Le nombre des bureaux immatériels
Il y avait, en France, en 2024, environ 3,5 millions de travailleurs exerçant une activité que l’on peut qualifier d’administrative au sens large — comptabilité, gestion, secrétariat, contrôle de gestion, ressources humaines. Des gens dont le métier est de traiter de l’information pour produire des décisions. À cela s’ajoutent des millions de non-spécialistes qui consacrent une part croissante de leur temps de travail à des tâches administratives — le plombier qui facture via une application mobile, le restaurateur qui gère ses réservations sur une plateforme, l’artisan qui suit ses devis dans un tableur.
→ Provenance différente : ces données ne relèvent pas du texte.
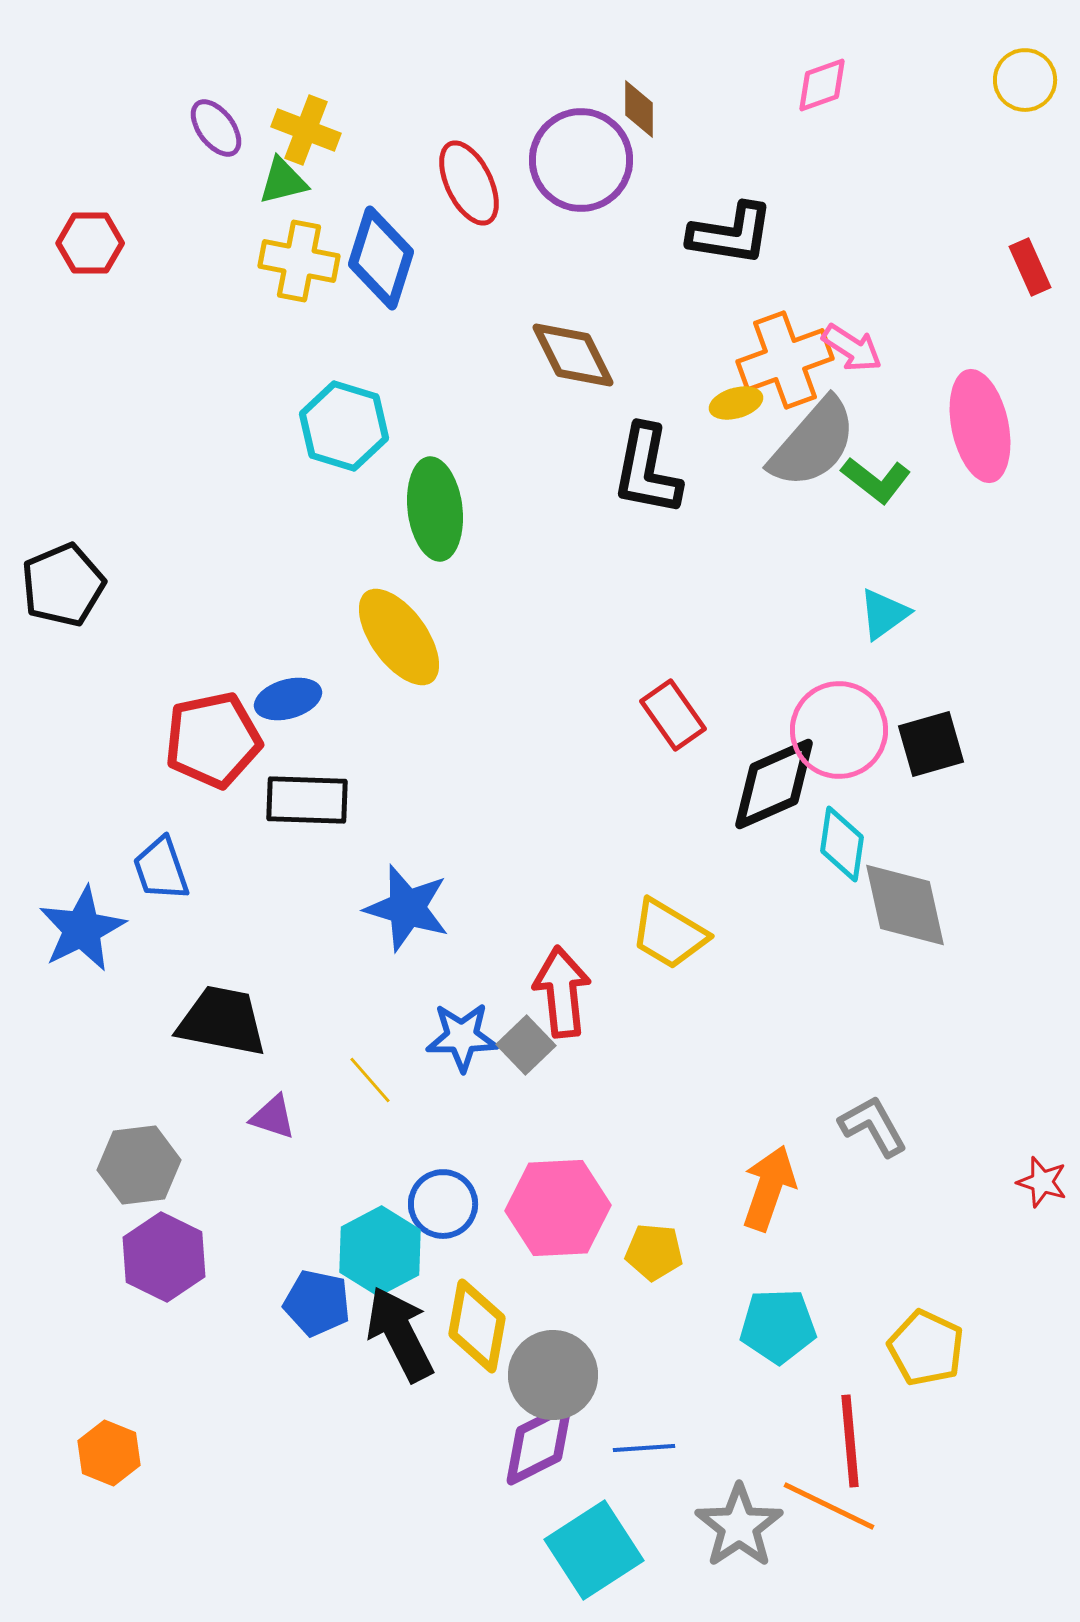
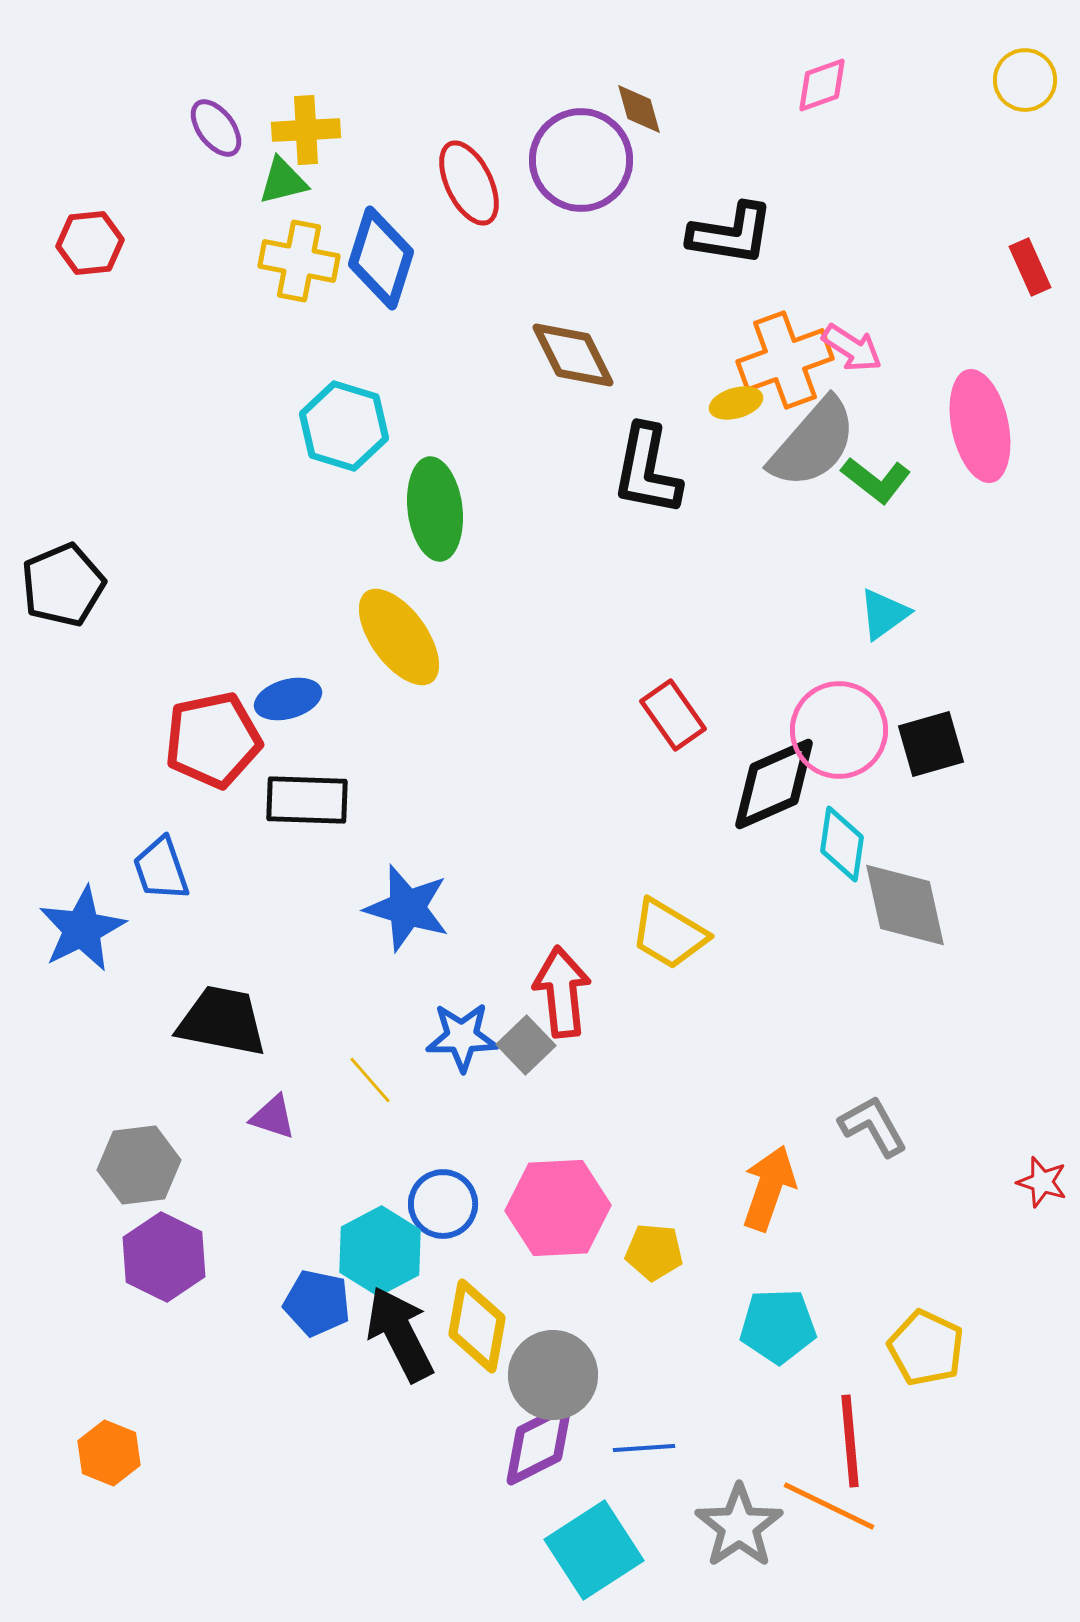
brown diamond at (639, 109): rotated 16 degrees counterclockwise
yellow cross at (306, 130): rotated 24 degrees counterclockwise
red hexagon at (90, 243): rotated 6 degrees counterclockwise
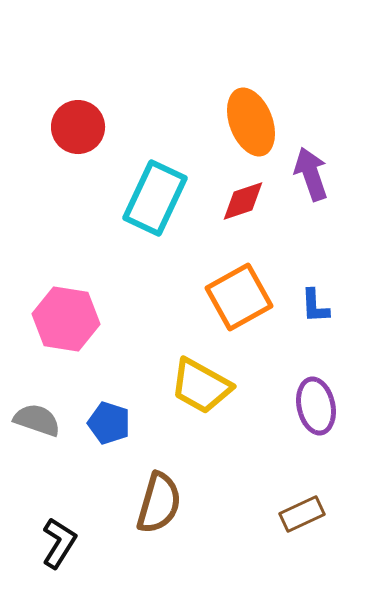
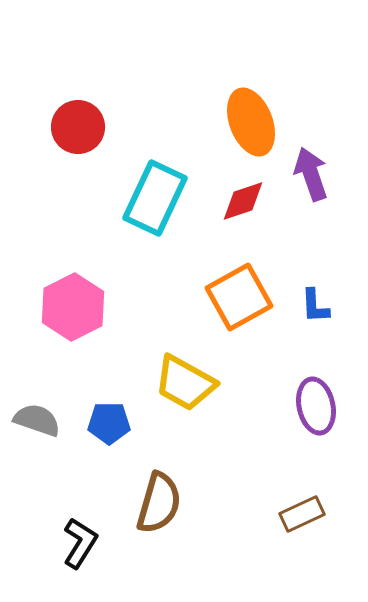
pink hexagon: moved 7 px right, 12 px up; rotated 24 degrees clockwise
yellow trapezoid: moved 16 px left, 3 px up
blue pentagon: rotated 18 degrees counterclockwise
black L-shape: moved 21 px right
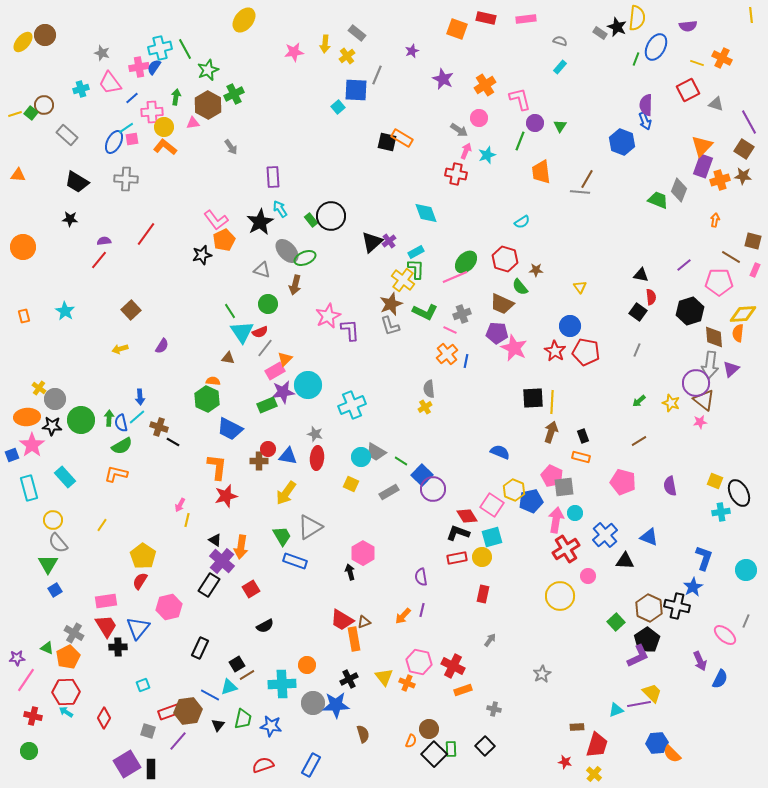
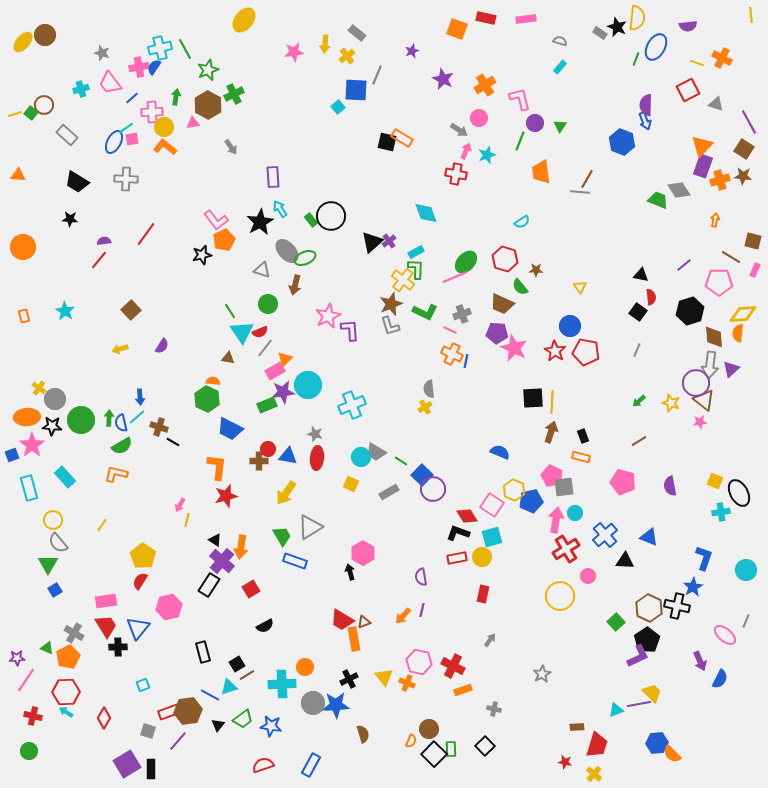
gray diamond at (679, 190): rotated 55 degrees counterclockwise
orange cross at (447, 354): moved 5 px right; rotated 25 degrees counterclockwise
black rectangle at (200, 648): moved 3 px right, 4 px down; rotated 40 degrees counterclockwise
orange circle at (307, 665): moved 2 px left, 2 px down
green trapezoid at (243, 719): rotated 40 degrees clockwise
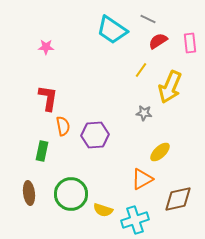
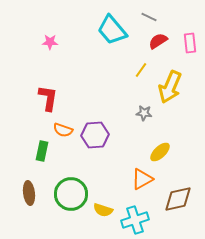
gray line: moved 1 px right, 2 px up
cyan trapezoid: rotated 16 degrees clockwise
pink star: moved 4 px right, 5 px up
orange semicircle: moved 4 px down; rotated 120 degrees clockwise
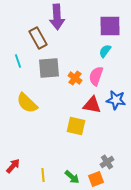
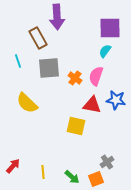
purple square: moved 2 px down
yellow line: moved 3 px up
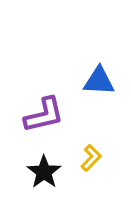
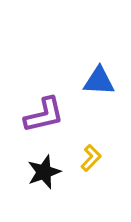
black star: rotated 16 degrees clockwise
Ponthière, en 1935, avait observé la même tendance avec les chiffres de l’époque : entre 1850 et 1930, la proportion des clerks dans la population active américaine avait été multipliée par dix-sept. Il y voyait la preuve que le bureau n’était pas un parasite — que son développement accompagnait, et même précédait, le développement de la production.
La plateformisation du bureau
Ce qui est nouveau en 2026, c’est que le bureau s’est plateformisé. Il ne se situe plus dans un local, ni même dans un système d’information propriétaire. Il réside dans un ensemble de plateformes SaaS interconnectées — Pennylane pour la comptabilité et la relation client, Chorus Pro pour la facturation publique, les plateformes agréées pour la nouvelle obligation e-invoicing, les outils de signature électronique, les espaces de stockage partagé.
Cette plateformisation a une conséquence que Ponthière n’avait pas anticipée : le bureau immatériel n’appartient plus à une seule entreprise. Il est partagé, mutualisé, interconnecté. Quand mon client envoie une facture via une plateforme agréée, cette facture transite par des systèmes qui ne lui appartiennent pas, qui ne m’appartiennent pas, et qui produisent néanmoins des effets juridiques et comptables immédiats. Cette mutualisation est une opportunité — et une dépendance dont il faut être conscient.
L’expert-comptable comme intégrateur
Dans ce contexte de plateformisation, mon rôle a évolué. Je ne suis plus seulement le tiers de confiance qui certifie les comptes — je suis aussi l’intégrateur qui connecte les plateformes entre elles, qui paramètre les workflows, qui forme les clients à l’utilisation des nouveaux outils. C’est une fonction que Ponthière avait entrevue au chapitre XVI en parlant de l’« organisateur à poste fixe » — celui qui connaît l’entreprise de l’intérieur et peut donc optimiser son organisation de façon durable. En 2026, l’expert-comptable est devenu cet organisateur permanent.
Le paradoxe de Jevons appliqué au bureau
Il y a un paradoxe dans la croissance du bureau immatériel que Ponthière aurait aimé analyser. Plus le bureau se dématérialise, plus il prolifère. L’email a remplacé la lettre — et le volume de correspondance a été multiplié par cent. La facture électronique remplace la facture papier — et le nombre de factures en circulation augmente, parce que les coûts de transaction ont chuté. Ce paradoxe porte un nom dans la littérature économique : l’effet rebond, ou paradoxe de Jevons. Quand une technologie rend une activité moins coûteuse, on en fait plus, pas moins.
La réponse à ce paradoxe n’est pas de refuser la dématérialisation. C’est de la piloter activement — de choisir quelles plateformes adopter, quels workflows automatiser, quelles tâches conserver en mode artisanal. C’est exactement le travail que je fais avec mes collaboratrices pour les soixante dossiers de notre portefeuille.
Le bureau comme thermomètre de l’économie
Ponthière avait formulé une observation que je reprends à mon compte : le bureau est « un miroir fidèle de la prospérité ou de la décadence d’une entreprise ou d’une nation ». Le bureau immatériel de 2026 est un thermomètre encore plus sensible. Les données qu’il produit — volumes de transactions, délais de paiement, taux d’anomalies dans les flux — sont des indicateurs avancés de la santé économique. L’expert-comptable qui sait lire ces données est en position de conseiller ses clients avant que les difficultés se manifestent dans le compte de résultat. C’est la promesse du bureau moteur immatériel. C’est aussi la responsabilité qu’il impose.